RECORDS FOR PROCESSING:
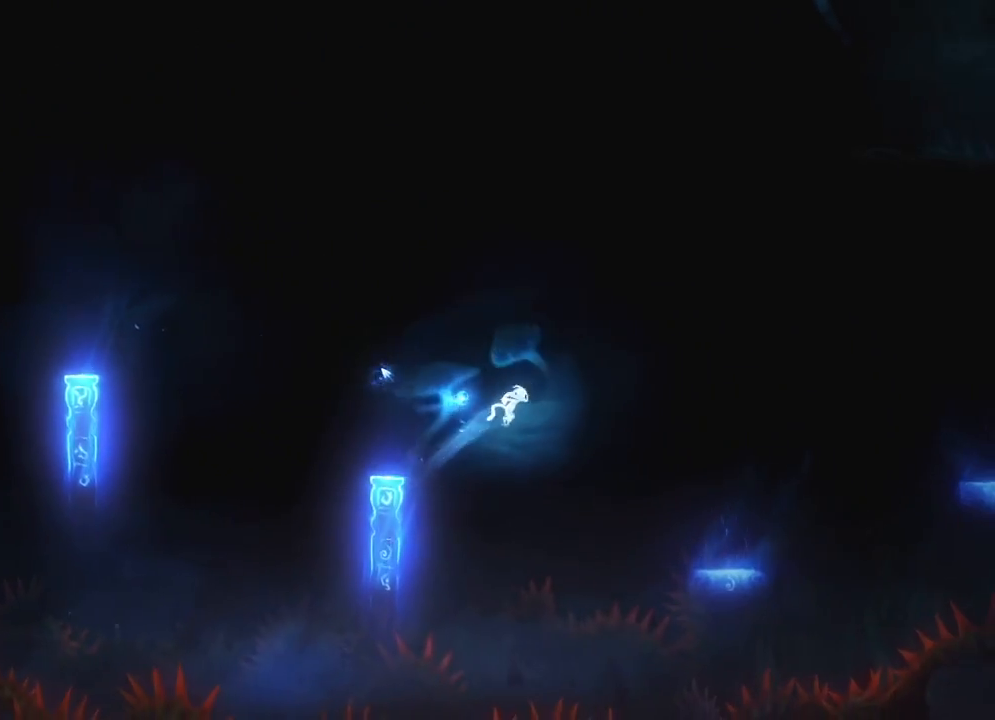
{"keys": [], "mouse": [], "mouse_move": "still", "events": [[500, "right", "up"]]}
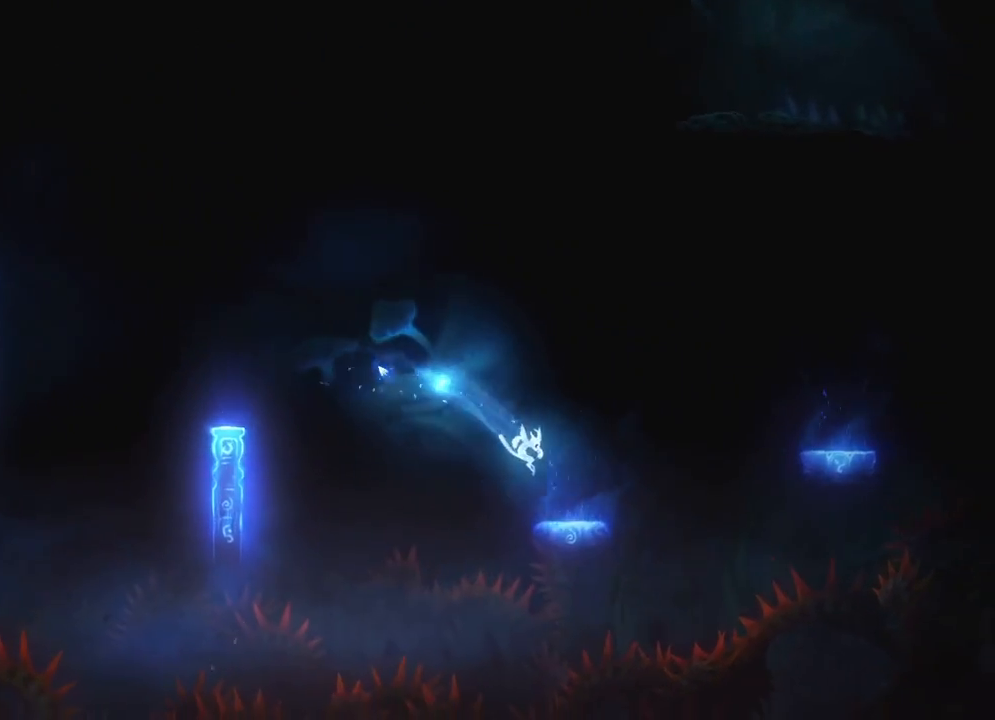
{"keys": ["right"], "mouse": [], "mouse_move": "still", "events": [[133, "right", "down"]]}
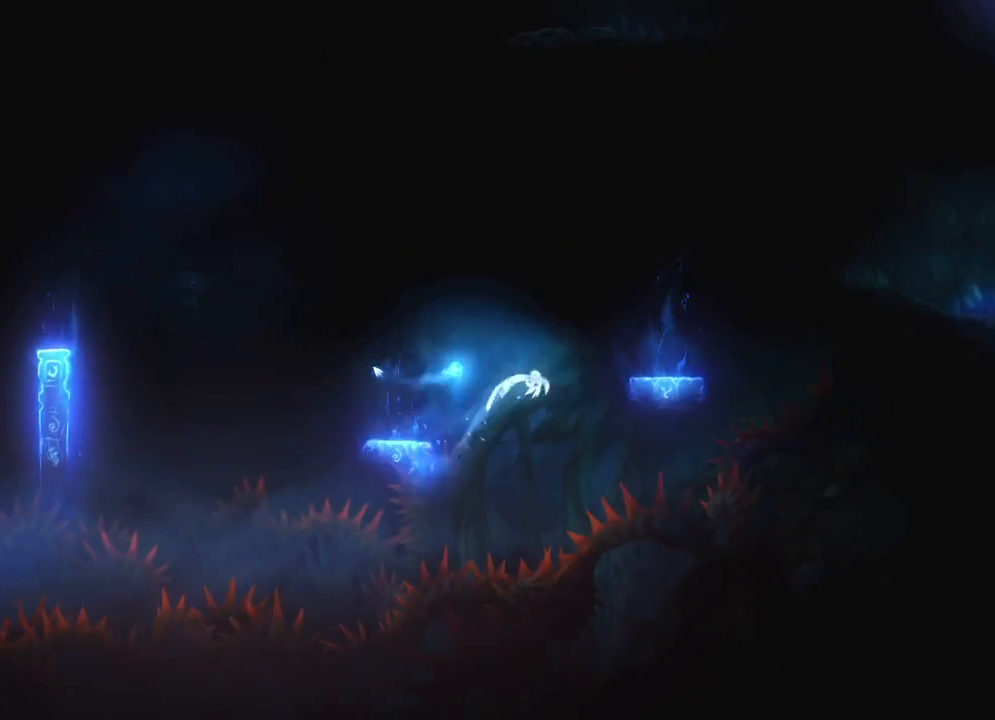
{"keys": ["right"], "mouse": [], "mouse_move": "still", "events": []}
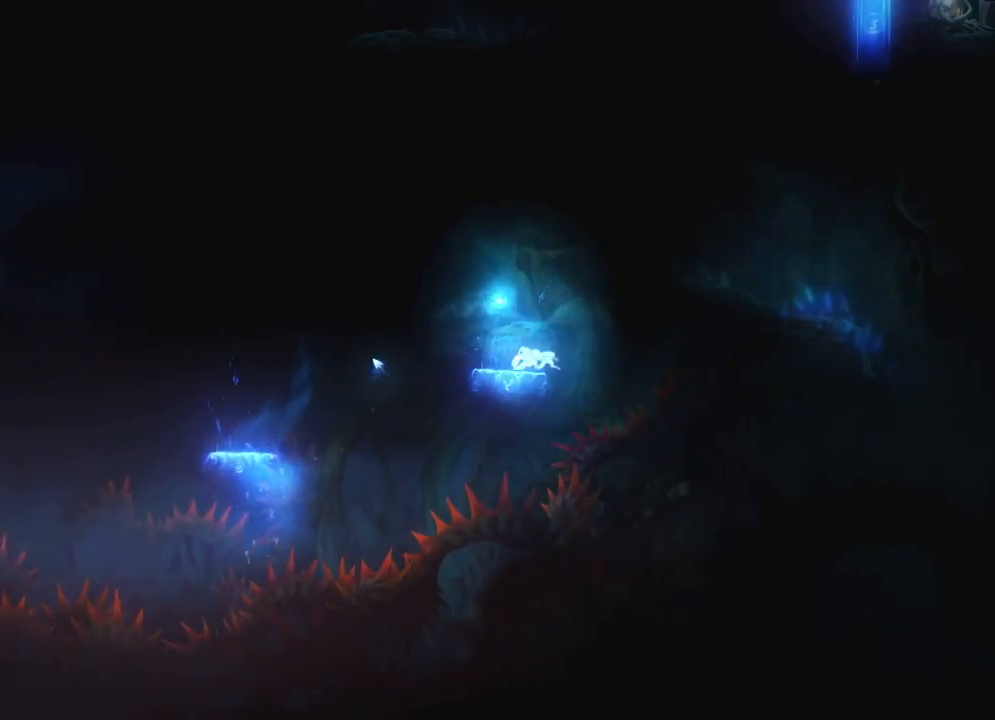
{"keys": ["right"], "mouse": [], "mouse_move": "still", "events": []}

==

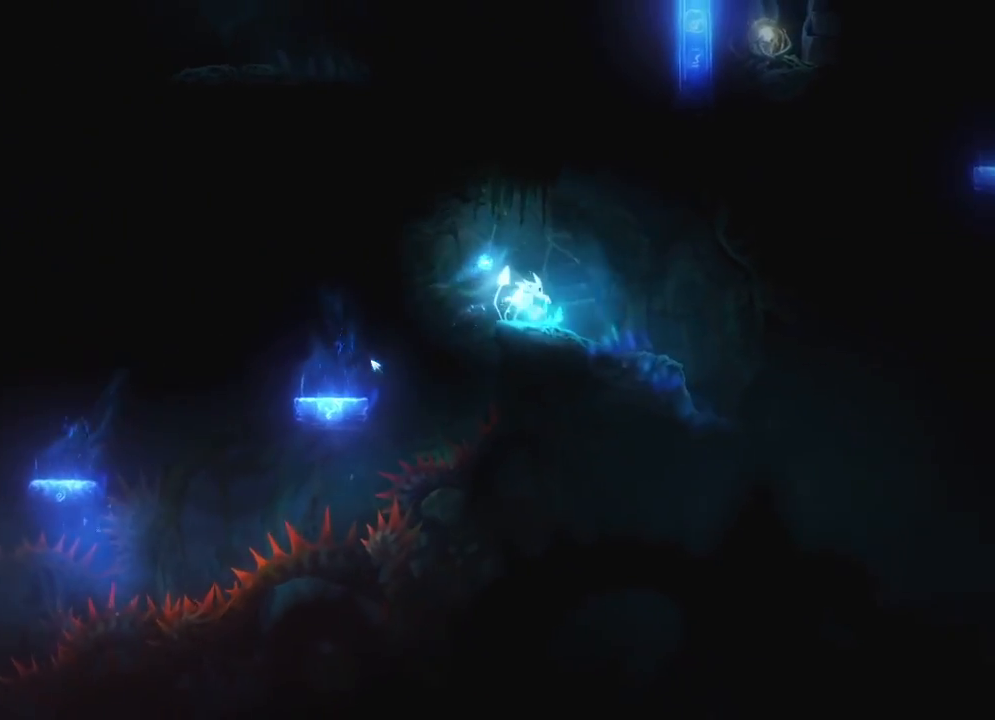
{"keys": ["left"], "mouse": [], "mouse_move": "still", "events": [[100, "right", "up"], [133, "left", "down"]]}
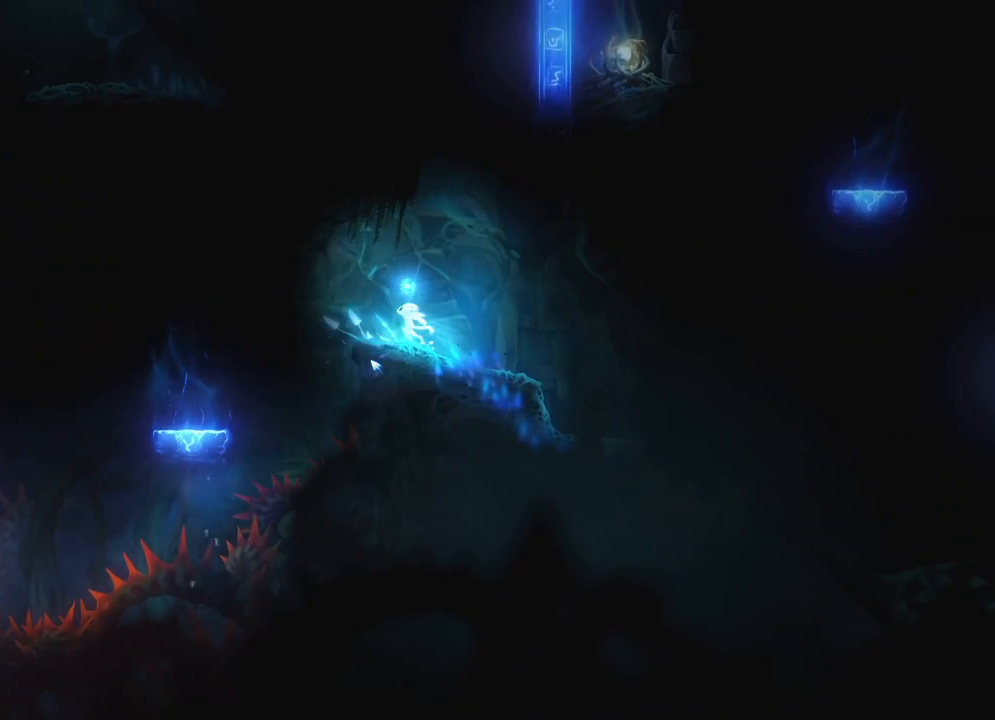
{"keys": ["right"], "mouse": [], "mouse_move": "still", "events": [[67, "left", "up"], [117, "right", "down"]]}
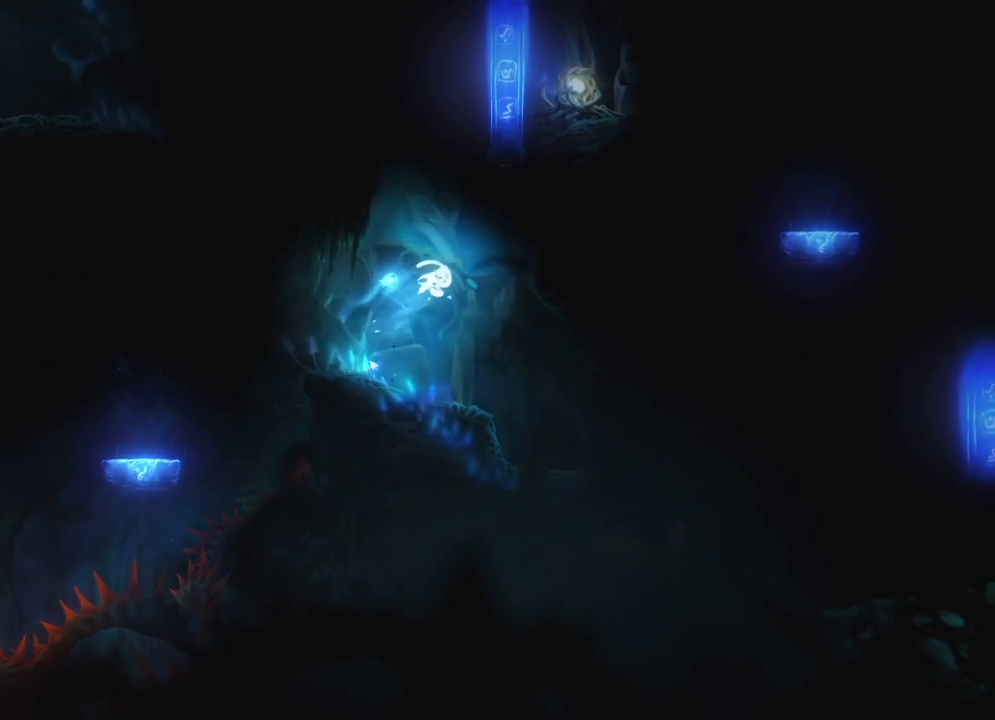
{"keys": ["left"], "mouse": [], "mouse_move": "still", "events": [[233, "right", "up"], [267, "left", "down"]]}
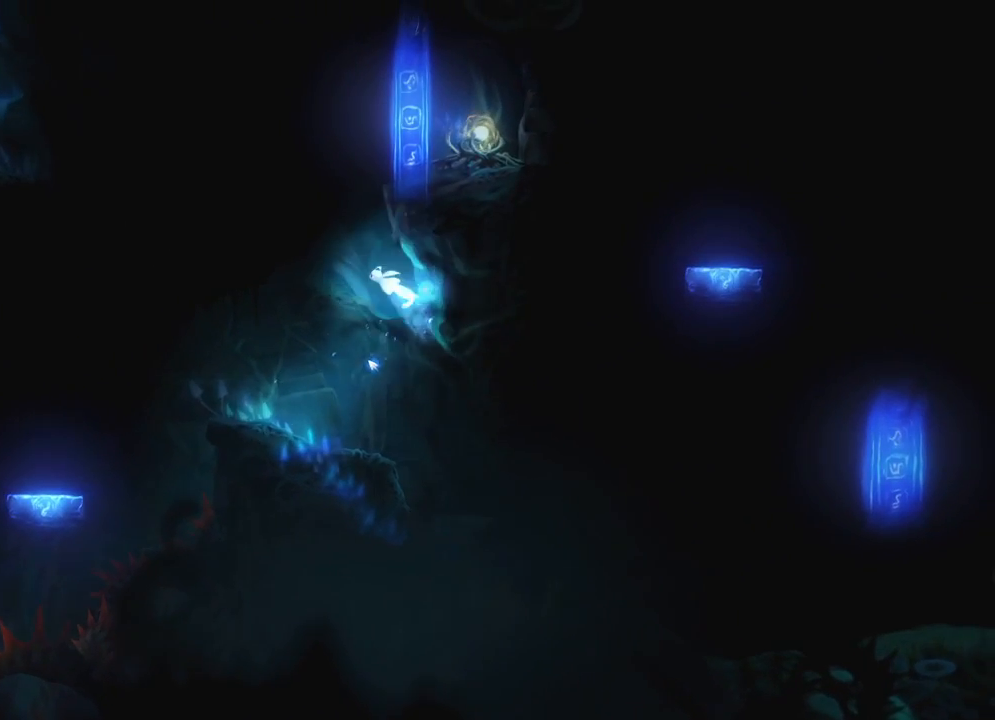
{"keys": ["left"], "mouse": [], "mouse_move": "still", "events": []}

WHAT YOU ARE ASKED TO DO: Identify every line above that includes the word "right", and show those lines.

WRITTEN RESPONSE:
{"keys": [], "mouse": [], "mouse_move": "still", "events": [[500, "right", "up"]]}
{"keys": ["right"], "mouse": [], "mouse_move": "still", "events": [[133, "right", "down"]]}
{"keys": ["right"], "mouse": [], "mouse_move": "still", "events": []}
{"keys": ["right"], "mouse": [], "mouse_move": "still", "events": []}
{"keys": ["left"], "mouse": [], "mouse_move": "still", "events": [[100, "right", "up"], [133, "left", "down"]]}
{"keys": ["right"], "mouse": [], "mouse_move": "still", "events": [[67, "left", "up"], [117, "right", "down"]]}
{"keys": ["left"], "mouse": [], "mouse_move": "still", "events": [[233, "right", "up"], [267, "left", "down"]]}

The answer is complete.